이 Notebook은 KLUE-TC (YNAT) Task를 수행하는 예시 코드입니다. Kaggle Leaderboard의 Benchmark가 이 코드를 그대로 실행해서 얻은 결과입니다.

이 코드와 실습 코드, 이전 과목 코드 등을 참고하여 여러분의 AI를 작성해 보세요.

하단의 링크를 통해 과제를 위한 Kaggle Competition에 참가할 수 있습니다: 
https://www.kaggle.com/t/3e0bdda08ecd645d9b2fef4a90b283c3 

In [None]:
! pip install datasets transformers evaluate

Looking in indexes: https://pypi.org/simple, https://us-python.pkg.dev/colab-wheels/public/simple/


In [None]:
import torch
import torch.nn as nn
import evaluate
import numpy as np

## 산출물 생성 함수 정의
아래의 코드블럭을 실행하면 됩니다.

In [None]:
# Parameter로 입력된 모델을 테스트 하고 그 결과를 result.csv 파일로 저장합니다. 
def export_result(model, tokenizer = None):
  from pandas import DataFrame
  test_dataset = load_dataset("klue",'ynat')['validation']
  id = []
  pred_label_list = []
  true_label_list = []
  is_warned = False
  with torch.no_grad():
    for idx, datum in enumerate(test_dataset):
        if idx % 100 == 0:
          print("test {}th data".format(idx))
        id.append(datum['guid'])    
        
        if tokenizer is not None:
              tokenized = tokenizer(datum['title'],return_tensors='pt')
              predicted_label = model(**tokenized)[0]
        else:
          # model만 인자로 넘겨준 경우, Model은 숫자 하나 혹은 Tensor를 리턴해야 합니다
          # 혹은 아래 코드를 변경해서 pred_label_list 리스트에 한번에 숫자 하나가 입력 되도록 만들면 됩니다.
          predicted_label = model(datum['title'])

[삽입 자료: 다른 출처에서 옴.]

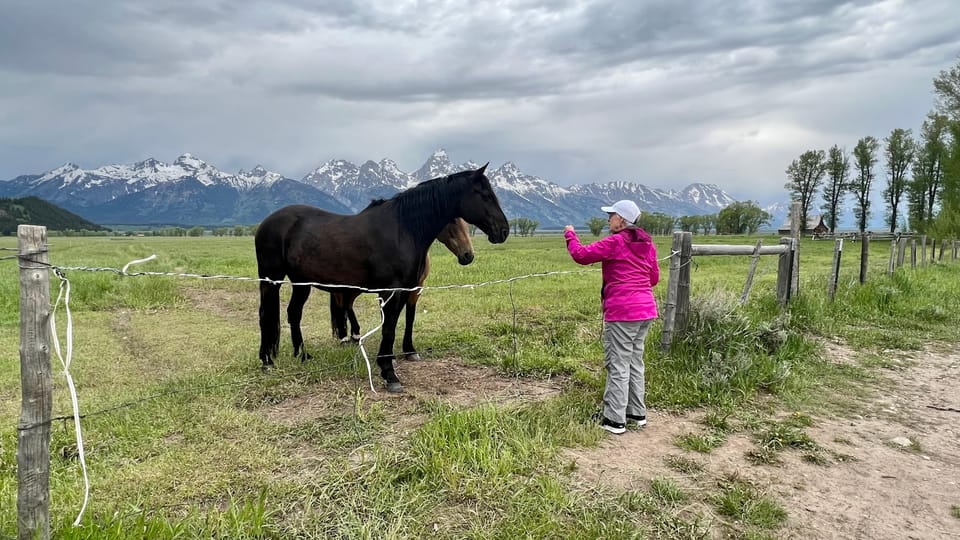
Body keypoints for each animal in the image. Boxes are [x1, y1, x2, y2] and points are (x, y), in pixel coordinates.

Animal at [330, 216, 476, 362]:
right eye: (452, 220)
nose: (468, 255)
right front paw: (389, 356)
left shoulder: (415, 289)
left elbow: (409, 317)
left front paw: (409, 350)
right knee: (341, 305)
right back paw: (344, 339)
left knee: (348, 305)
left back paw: (355, 336)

        if isinstance(predicted_label,list):
          predicted_label = torch.argmax(predicted_label[0],dim=1).item()
        elif isinstance(predicted_label,torch.Tensor):
          predicted_label = torch.argmax(predicted_label,dim=1).item()
            
        true_value = datum['label']
        if predicted_label > 6 and not is_warned:
          print("predicted_label의 값이 6보다 큽니다. 출력된 값을 한번 점검해주세요.")
          is_warned = True
        pred_label_list.append(predicted_label)
        true_label_list.append(true_value)
  df = DataFrame({"guid":id,
                  "Category":pred_label_list})
  # save df to result.csv file
  df.to_csv("./result.csv", index=False)

## 데이터셋 불러오기

#### 주의사항: 본 과제에서는 validation set에 대한 성능을 평가하기 때문에 load_dataset("klue","ynat")['validation'] 등을 통해 validation set을 모델에 학습시킨 경우 0점 처리 됩니다.


In [None]:
from datasets import load_dataset

# 본 과제에서는 validation set에 대한 성능을 평가하기 때문에
# load_dataset("klue","ynat")['validation'] 등을 통해 
# validation set을 모델에 학습시킨 경우 0점 처리 됩니다.
dataset = load_dataset("klue",'ynat')



  0%|          | 0/2 [00:00<?, ?it/s]

In [None]:
dataset

DatasetDict({
    train: Dataset({
        features: ['guid', 'title', 'label', 'url', 'date'],
        num_rows: 45678
    })
    validation: Dataset({
        features: ['guid', 'title', 'label', 'url', 'date'],
        num_rows: 9107
    })
})

## 모델 설계

#### 자연어처리 과목 혹은 이전 실습시간에 배운 내용을 바탕으로, KLUE-TC task를 위한 AI모델을 만들어보세요.


In [None]:
# Define Your AI
# 아래의 코드 블럭은 예시 AI입니다. 이를 활용해도 되고, 무시해도 됩니다.

In [None]:
from transformers import AutoTokenizer, AutoModelForSequenceClassification

model_checkpoint = "bert-base-cased"
some_tokenizer = AutoTokenizer.from_pretrained(model_checkpoint)
device = "cuda:0" if torch.cuda.is_available() else "cpu"
model = AutoModelForSequenceClassification.from_pretrained(model_checkpoint,num_labels=7).to(device)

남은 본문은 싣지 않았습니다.